> [Records for this task]
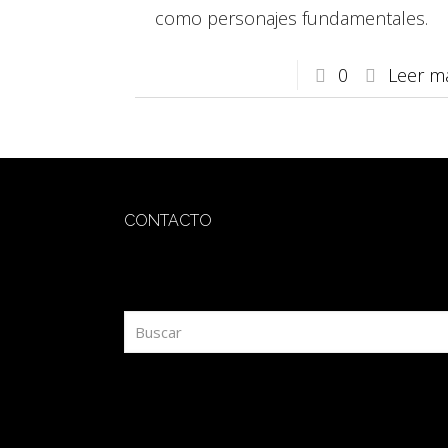
como personajes fundamentales.
0
Leer m
CONTACTO
redaccion@sidesout.com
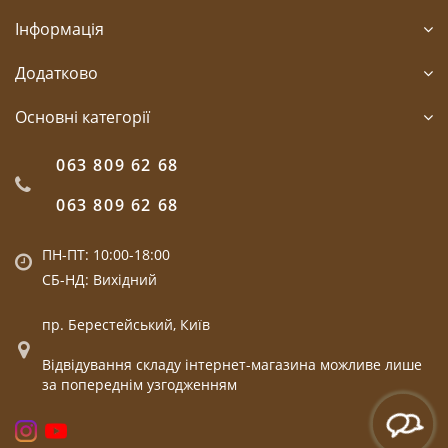
Інформація
Додатково
Основні категорії
063 809 62 68
063 809 62 68
ПН-ПТ: 10:00-18:00
СБ-НД: Вихідний
пр. Берестейський, Київ
Відвідування складу інтернет-магазина можливе лише
за попереднім узгодженням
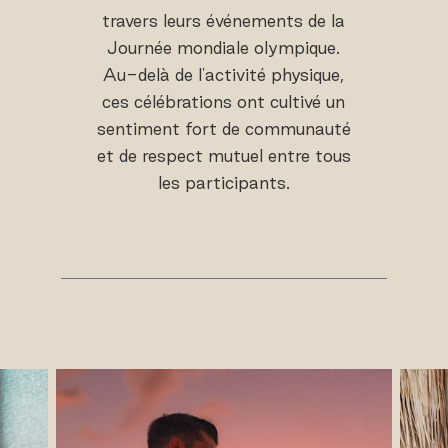
travers leurs événements de la
Journée mondiale olympique.
Au-delà de l'activité physique,
ces célébrations ont cultivé un
sentiment fort de communauté
et de respect mutuel entre tous
les participants.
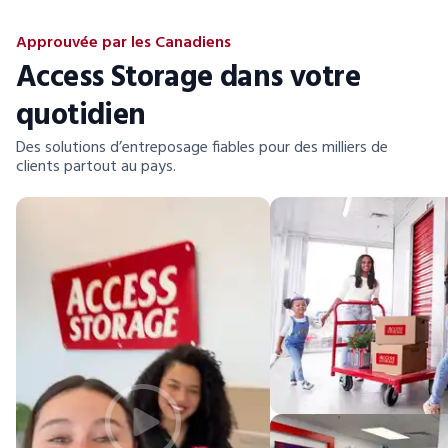
Approuvée par les Canadiens
Access Storage dans votre
quotidien
Des solutions d’entreposage fiables pour des milliers de
clients partout au pays.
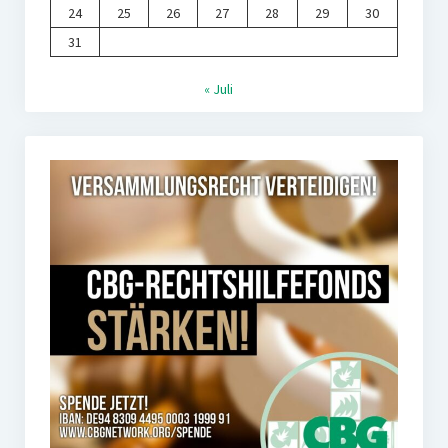
24
25
26
27
28
29
30
31
« Juli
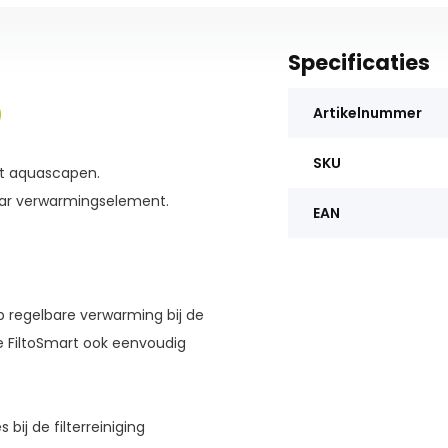
Specificaties
0
Artikelnummer
SKU
et aquascapen.
aar verwarmingselement.
EAN
p regelbare verwarming bij de
e FiltoSmart ook eenvoudig
ij de filterreiniging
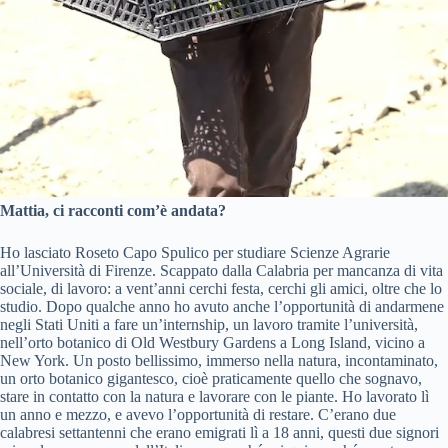
Mattia, ci racconti com’è andata?
Ho lasciato Roseto Capo Spulico per studiare Scienze Agrarie
all’Università di Firenze. Scappato dalla Calabria per mancanza di vita
sociale, di lavoro: a vent’anni cerchi festa, cerchi gli amici, oltre che lo
studio. Dopo qualche anno ho avuto anche l’opportunità di andarmene
negli Stati Uniti a fare un’internship, un lavoro tramite l’università,
nell’orto botanico di Old Westbury Gardens a Long Island, vicino a
New York. Un posto bellissimo, immerso nella natura, incontaminato,
un orto botanico gigantesco, cioè praticamente quello che sognavo,
stare in contatto con la natura e lavorare con le piante. Ho lavorato lì
un anno e mezzo, e avevo l’opportunità di restare. C’erano due
calabresi settantenni che erano emigrati lì a 18 anni, questi due signori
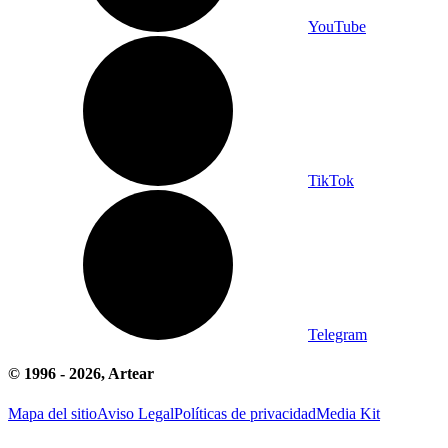
YouTube
TikTok
Telegram
© 1996 -
2026
, Artear
Mapa del sitio
Aviso Legal
Políticas de privacidad
Media Kit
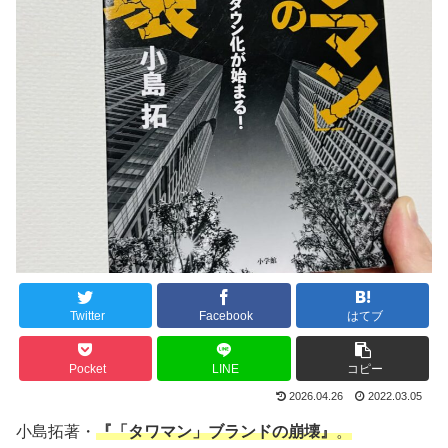
Twitter
Facebook
はてブ
Pocket
LINE
コピー
2026.04.26
2022.03.05
小島拓著・
『「タワマン」ブランドの崩壊』
。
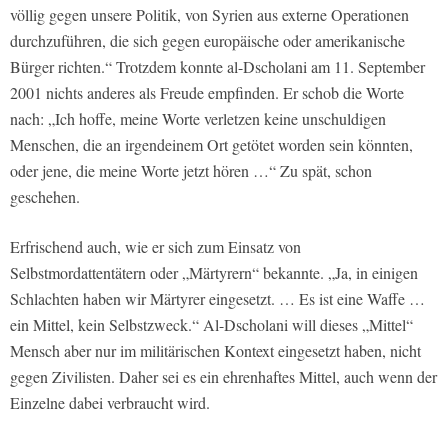
völlig gegen unsere Politik, von Syrien aus externe Operationen
durchzuführen, die sich gegen europäische oder amerikanische
Bürger richten.“ Trotzdem konnte al-Dscholani am 11. September
2001 nichts anderes als Freude empfinden. Er schob die Worte
nach: „Ich hoffe, meine Worte verletzen keine unschuldigen
Menschen, die an irgendeinem Ort getötet worden sein könnten,
oder jene, die meine Worte jetzt hören …“ Zu spät, schon
geschehen.
Erfrischend auch, wie er sich zum Einsatz von
Selbstmordattentätern oder „Märtyrern“ bekannte. „Ja, in einigen
Schlachten haben wir Märtyrer eingesetzt. … Es ist eine Waffe …
ein Mittel, kein Selbstzweck.“ Al-Dscholani will dieses „Mittel“
Mensch aber nur im militärischen Kontext eingesetzt haben, nicht
gegen Zivilisten. Daher sei es ein ehrenhaftes Mittel, auch wenn der
Einzelne dabei verbraucht wird.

> [Assignment]
Please restate the lines above exactly, starting at the first line of the data and stopping at the line containing "negli Stati Uniti", which is included. Omit pictures.

> [Task solution]
como personajes fundamentales.
0
Leer m
CONTACTO
redaccion@sidesout.com
Інформація
Додатково
Основні категорії
063 809 62 68
063 809 62 68
ПН-ПТ: 10:00-18:00
СБ-НД: Вихідний
пр. Берестейський, Київ
Відвідування складу інтернет-магазина можливе лише
за попереднім узгодженням
travers leurs événements de la
Journée mondiale olympique.
Au-delà de l'activité physique,
ces célébrations ont cultivé un
sentiment fort de communauté
et de respect mutuel entre tous
les participants.
Approuvée par les Canadiens
Access Storage dans votre
quotidien
Des solutions d’entreposage fiables pour des milliers de
clients partout au pays.
24
25
26
27
28
29
30
31
« Juli
Specificaties
0
Artikelnummer
SKU
et aquascapen.
aar verwarmingselement.
EAN
p regelbare verwarming bij de
e FiltoSmart ook eenvoudig
ij de filterreiniging
Mattia, ci racconti com’è andata?
Ho lasciato Roseto Capo Spulico per studiare Scienze Agrarie
all’Università di Firenze. Scappato dalla Calabria per mancanza di vita
sociale, di lavoro: a vent’anni cerchi festa, cerchi gli amici, oltre che lo
studio. Dopo qualche anno ho avuto anche l’opportunità di andarmene
negli Stati Uniti a fare un’internship, un lavoro tramite l’università,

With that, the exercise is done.